Subscribe to DSC Newsletter

Caltrain Quantified: An Exploration in IoT

Executive Summary

Though often the focus of the urban noise debate, Caltrain is one of many contributors to overall sound levels along the Bay Area’s peninsula corridor. In this investigation, Cameron Turner of Palo Alto’s The Data Guild takes a look at this topic using a custom-built Internet of Things (IoT) sensor atop the Helium networking platform.

Introduction

If you live in (or visit) the Bay Area, chances are you have experience with the Caltrain. Caltrain is a commuter line which travels 77.4 miles between San Francisco and San Jose , carrying over 50 thousand passengers on over 70 trains daily.[1]

I’m lucky to live two blocks from the Caltrain line, and enjoy the convenience of the train. My office, The Data Guild, is just one block away. The Caltrain and its rhythms, bells and horns are a part of our daily life, and connect us to the City and with connections to BART, Amtrak, SFO and SJC, the rest of the world.

Over the holidays, my 4-year-old daughter and I undertook a project to quantify the Caltrain through a custom-built sensor and reporting framework, to get some first-hand experience in the so-called Internet of Things (IoT). This project also aligns with The Data Guild’s broader ambition to build out custom sensor systems atop network technologies to address global issues. (More on this here.)

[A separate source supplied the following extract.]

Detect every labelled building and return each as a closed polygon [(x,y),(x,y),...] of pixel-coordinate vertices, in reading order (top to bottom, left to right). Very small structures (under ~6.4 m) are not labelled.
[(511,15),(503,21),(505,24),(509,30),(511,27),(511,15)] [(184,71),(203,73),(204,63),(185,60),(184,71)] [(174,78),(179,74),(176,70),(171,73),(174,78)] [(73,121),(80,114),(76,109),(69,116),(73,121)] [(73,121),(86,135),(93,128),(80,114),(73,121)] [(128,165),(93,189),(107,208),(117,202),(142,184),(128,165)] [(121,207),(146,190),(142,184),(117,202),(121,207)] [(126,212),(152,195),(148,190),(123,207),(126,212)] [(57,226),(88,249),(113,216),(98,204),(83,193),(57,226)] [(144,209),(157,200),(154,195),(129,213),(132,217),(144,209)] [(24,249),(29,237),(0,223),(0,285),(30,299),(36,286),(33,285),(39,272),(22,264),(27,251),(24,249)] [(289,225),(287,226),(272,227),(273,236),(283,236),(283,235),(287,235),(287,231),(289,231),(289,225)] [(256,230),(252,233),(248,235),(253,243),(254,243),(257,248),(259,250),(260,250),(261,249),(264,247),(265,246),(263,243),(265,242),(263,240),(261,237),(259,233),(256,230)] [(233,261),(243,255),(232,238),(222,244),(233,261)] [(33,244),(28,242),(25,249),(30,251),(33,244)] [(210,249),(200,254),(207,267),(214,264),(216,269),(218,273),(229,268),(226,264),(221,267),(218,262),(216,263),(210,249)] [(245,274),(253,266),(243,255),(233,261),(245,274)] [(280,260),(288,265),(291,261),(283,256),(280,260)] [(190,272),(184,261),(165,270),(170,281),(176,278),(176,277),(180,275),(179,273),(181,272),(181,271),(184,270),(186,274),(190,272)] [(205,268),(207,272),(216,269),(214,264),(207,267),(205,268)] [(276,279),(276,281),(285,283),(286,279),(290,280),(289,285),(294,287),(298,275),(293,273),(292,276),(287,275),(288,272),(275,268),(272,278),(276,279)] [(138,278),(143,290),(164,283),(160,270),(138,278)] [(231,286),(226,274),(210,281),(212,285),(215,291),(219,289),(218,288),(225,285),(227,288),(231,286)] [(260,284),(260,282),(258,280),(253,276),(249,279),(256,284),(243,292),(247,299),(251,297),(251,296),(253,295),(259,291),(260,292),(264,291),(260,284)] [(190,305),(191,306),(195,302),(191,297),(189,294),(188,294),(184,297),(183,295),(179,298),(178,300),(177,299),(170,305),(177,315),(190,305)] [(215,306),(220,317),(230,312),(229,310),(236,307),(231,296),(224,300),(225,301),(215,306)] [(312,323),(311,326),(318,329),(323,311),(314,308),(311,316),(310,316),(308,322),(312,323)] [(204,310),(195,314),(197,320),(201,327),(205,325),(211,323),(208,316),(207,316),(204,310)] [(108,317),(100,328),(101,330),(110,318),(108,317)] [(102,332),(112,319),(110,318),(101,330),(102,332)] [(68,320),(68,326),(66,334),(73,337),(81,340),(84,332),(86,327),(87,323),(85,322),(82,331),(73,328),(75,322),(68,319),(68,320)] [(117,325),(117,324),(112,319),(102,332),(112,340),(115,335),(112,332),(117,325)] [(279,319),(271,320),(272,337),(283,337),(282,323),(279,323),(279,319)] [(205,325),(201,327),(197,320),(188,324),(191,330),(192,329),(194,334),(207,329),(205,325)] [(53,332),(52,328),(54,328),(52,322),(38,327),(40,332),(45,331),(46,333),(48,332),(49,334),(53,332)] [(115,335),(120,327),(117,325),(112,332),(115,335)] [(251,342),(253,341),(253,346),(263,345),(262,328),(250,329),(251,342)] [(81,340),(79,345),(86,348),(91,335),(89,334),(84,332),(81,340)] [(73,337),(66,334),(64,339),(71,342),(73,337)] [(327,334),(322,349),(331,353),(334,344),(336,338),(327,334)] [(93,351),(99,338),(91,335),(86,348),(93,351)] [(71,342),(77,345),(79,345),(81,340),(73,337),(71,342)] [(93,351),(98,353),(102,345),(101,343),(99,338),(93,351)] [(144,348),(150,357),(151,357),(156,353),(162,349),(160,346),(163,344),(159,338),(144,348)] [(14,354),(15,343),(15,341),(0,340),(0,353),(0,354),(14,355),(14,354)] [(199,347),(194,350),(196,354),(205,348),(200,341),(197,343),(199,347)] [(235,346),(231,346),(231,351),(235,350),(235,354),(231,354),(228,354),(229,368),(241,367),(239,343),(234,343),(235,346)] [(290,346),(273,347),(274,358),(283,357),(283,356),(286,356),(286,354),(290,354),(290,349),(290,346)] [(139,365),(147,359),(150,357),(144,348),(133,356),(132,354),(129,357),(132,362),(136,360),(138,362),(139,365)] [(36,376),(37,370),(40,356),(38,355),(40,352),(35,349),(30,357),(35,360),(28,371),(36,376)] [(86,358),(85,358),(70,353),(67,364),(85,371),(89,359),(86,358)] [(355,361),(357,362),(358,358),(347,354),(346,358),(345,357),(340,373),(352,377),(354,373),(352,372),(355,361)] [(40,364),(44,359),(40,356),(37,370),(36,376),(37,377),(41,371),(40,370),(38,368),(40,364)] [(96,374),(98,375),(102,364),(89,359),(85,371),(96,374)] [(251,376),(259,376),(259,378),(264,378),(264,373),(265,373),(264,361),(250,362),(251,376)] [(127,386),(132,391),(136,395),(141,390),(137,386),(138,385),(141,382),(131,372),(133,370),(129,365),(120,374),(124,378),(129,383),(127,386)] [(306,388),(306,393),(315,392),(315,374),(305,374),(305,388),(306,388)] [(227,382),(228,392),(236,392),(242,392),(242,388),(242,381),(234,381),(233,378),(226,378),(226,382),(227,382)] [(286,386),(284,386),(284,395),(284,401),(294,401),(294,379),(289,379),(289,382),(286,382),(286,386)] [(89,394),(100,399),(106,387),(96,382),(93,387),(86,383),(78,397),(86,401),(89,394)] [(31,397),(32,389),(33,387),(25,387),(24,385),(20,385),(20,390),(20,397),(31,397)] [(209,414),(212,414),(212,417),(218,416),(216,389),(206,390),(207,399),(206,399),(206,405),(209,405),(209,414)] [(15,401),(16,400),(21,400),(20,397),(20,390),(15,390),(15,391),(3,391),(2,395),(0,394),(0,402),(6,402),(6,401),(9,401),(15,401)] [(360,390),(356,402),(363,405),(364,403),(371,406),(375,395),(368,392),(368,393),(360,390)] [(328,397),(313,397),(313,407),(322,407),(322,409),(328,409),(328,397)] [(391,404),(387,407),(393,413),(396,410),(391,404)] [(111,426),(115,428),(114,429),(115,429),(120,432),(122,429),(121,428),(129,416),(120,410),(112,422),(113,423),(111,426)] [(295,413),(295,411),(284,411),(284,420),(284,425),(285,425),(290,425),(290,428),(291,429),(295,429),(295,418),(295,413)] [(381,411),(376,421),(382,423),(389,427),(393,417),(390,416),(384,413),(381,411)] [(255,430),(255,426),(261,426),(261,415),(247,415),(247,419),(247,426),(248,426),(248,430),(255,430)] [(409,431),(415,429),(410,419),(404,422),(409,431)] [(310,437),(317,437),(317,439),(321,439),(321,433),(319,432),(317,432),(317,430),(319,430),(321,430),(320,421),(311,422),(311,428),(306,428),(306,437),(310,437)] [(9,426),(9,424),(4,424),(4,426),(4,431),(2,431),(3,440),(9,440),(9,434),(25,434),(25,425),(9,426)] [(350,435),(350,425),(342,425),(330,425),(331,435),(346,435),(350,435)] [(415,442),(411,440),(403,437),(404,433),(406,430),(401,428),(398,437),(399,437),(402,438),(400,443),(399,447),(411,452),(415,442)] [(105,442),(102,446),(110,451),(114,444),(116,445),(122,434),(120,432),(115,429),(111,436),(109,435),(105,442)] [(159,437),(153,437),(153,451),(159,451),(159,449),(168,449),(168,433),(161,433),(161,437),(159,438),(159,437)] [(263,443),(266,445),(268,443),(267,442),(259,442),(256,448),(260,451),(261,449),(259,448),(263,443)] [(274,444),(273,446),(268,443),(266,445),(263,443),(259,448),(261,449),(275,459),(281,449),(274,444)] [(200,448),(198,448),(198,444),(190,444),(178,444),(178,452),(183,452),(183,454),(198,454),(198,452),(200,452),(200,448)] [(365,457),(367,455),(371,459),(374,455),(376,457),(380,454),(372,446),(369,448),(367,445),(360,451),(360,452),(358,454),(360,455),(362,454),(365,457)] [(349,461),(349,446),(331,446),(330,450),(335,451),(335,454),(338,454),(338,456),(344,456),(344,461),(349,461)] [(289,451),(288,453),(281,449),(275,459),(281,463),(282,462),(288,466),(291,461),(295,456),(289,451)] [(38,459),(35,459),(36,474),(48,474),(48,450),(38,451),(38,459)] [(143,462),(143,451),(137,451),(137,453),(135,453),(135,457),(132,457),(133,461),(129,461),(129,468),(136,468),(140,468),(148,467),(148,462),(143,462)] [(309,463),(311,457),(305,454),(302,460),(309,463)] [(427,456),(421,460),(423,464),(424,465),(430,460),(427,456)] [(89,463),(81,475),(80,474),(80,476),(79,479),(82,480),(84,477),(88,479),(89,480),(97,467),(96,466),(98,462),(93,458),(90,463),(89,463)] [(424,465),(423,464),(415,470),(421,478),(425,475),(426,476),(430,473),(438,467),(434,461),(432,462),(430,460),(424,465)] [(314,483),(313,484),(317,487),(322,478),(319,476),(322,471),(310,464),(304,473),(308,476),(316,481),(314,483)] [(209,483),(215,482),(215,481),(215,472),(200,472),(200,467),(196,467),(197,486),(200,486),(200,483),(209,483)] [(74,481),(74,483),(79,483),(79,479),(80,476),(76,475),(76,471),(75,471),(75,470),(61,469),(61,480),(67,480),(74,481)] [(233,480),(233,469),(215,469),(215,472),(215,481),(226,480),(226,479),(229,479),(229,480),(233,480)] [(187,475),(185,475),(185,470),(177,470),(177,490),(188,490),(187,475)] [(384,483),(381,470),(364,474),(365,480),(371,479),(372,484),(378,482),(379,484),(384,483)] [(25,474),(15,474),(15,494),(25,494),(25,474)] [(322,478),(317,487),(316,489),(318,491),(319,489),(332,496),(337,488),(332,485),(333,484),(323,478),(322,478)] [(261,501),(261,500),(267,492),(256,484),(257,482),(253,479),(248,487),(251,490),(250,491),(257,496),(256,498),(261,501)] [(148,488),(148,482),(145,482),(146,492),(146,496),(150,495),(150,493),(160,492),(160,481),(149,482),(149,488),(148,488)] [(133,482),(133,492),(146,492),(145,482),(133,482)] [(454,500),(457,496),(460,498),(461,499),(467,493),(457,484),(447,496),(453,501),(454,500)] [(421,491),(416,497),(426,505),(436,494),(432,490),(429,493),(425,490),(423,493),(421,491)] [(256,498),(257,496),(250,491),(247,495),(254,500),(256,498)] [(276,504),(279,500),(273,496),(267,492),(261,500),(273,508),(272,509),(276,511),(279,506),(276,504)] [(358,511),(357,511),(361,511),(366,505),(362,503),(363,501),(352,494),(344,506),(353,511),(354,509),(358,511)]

Let me note here that this project was an exploration, and was not conducted in a manner (in goals or methodology) to provide fodder for either side of the many ongoing caltrain debates: the electrification project, quiet zone, or tragic recent deaths on the tracks.

Background

My interest in such a project began with an article published in the Palo Alto Daily in October 2014. The article addressed the call for a quiet zone in downtown Palo Alto, following complaints from residents of buildings closest to the tracks. Many subjective frustrations were made by residents based on personal experience.

According the the Federal Railroad Administration (FRA), the rules by which Caltrain operates, train engineers “must begin to sound train horns at least 15 seconds, and no more than 20 seconds, in advance of all public grade crossings.”

Additionally: “Train horns must be sounded in a standardized pattern of 2 long, 1 short and 1 long blasts.” and “The maximum volume level for the train horn is 110 decibels which is a new requirement. The minimum sound level remains 96 decibels.“

Questions

Given the numeric nature of the rules, and the subjective nature of current analysis/discussion, it seemed an ideal problem to address with data. Some of the questions we hoped to address including and beyond this issue:

  • Timing: Are train horns sounded at the appropriate time?
  • Schedule: Are Caltrains coming and going on time?
  • Volume: Are the Caltrain horns sounding at the appropriate level?
  • Relativity: How do Caltrain horns contribute to overall urban noise levels?

Methodology

Our methodology to address these topics included several steps:

  1. Build a custom sensor equipped to capture ambient noise levels
  2. Leverage an uplink capability to receive data from the sensor in near real-time
  3. Deploy sensor then monitor sensor output and test/modify as needed
  4. Develop a crude statistical model to convert sensor levels (voltage) to sound levels (dB)
  5. Analysis and reporting

Apparatus

We developed a simple sensor based on the Arduino platform. A baseline Uno board, equipped with a local ATmega328 processor, was wired to and Adafruit Electret Microphone/Amplifier 4466 w/adjustable gain.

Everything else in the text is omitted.